Adventures of a Textbook Girl
Don’t you still need the book for class?

Customer: (Storms up to my counter, holding a book and a receipt, speaking very fast) So they said downstairs that I need the card to get my refund and I don’t have my card so they sent me up to you.

Me: Uh… .

Customer: (Showing me the book and receipt, still upset.) I pre-paid for this and they got a Used copy, so said I could get a partial refund.

Me: (Understanding.) Oh, and you don’t have the card you paid with.

Customer: I don’t have my wallet on me.

Me: OK…well hold onto this (indicating receipt she put in my hand, along with the book), and just bring it back to the customer service desk when you have your wallet.

Customer: OK, fine. (Turns around and storms away… leaving me with her receipt and the book she pre-paid for.)

Yes. Yes it is.

Customer: Hi, I don’t see any of the lab readers for Physics 6L.
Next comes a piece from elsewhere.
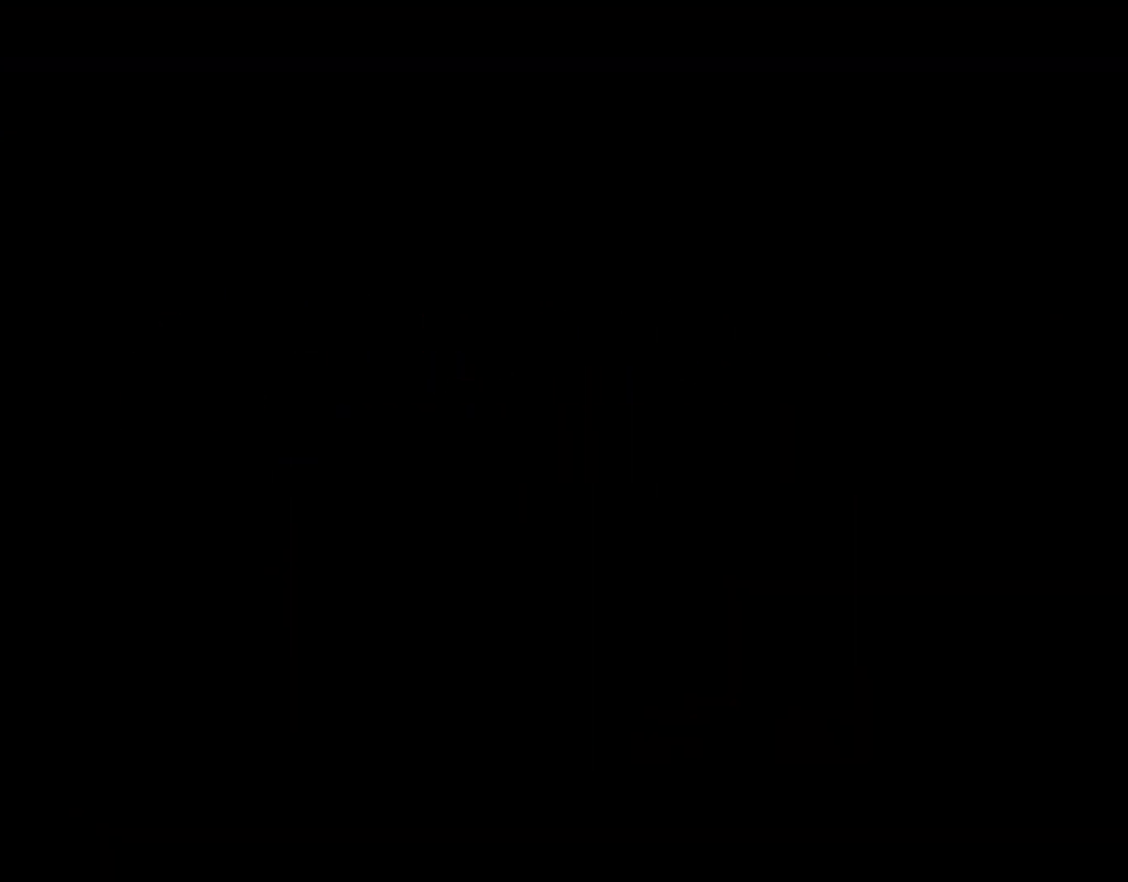
{"buttons": ["Y"], "events": [[83, "Y", "down"]]}
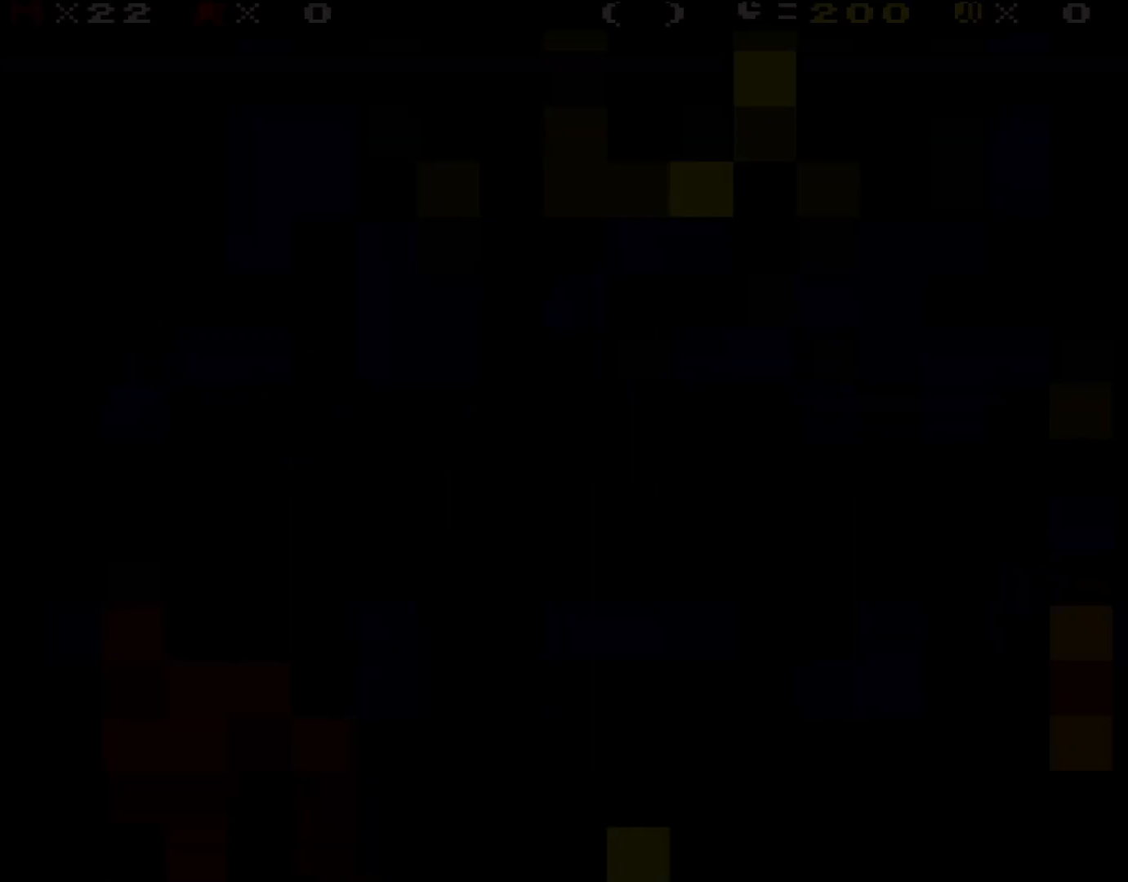
{"buttons": ["Y"], "events": []}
Me: We are currently sold out. You can pay for it now and we’ll have it ready by tomorrow afternoon.

Customer: (Not pleased.) Really? OK…I guess I have to. But my lab’s this afternoon.

Me: …

Customer: But that’s my fault.

We hide all the used books…

Customer: (Looking on the shelf where there are only new books.) You don’t have any used books back there?

Co-worker: If we did they’d be on the shelf.

Guess how many times a day we get to say this?

You’re right, I’m lying

Customer: Hi, I’m looking for the Biostatistics book.

Me: OK, what department and course number is that class?

Customer: Uhh…AMS 7.

Me: OK, we’re actually sold out o-

Customer: I don’t believe you.

Me: Um, excuse me?

Customer: I don’t believe you.

(I look at him for a second.)

Me: Well it is in fact sold out. You can do a pre-pay order and have one in about a week.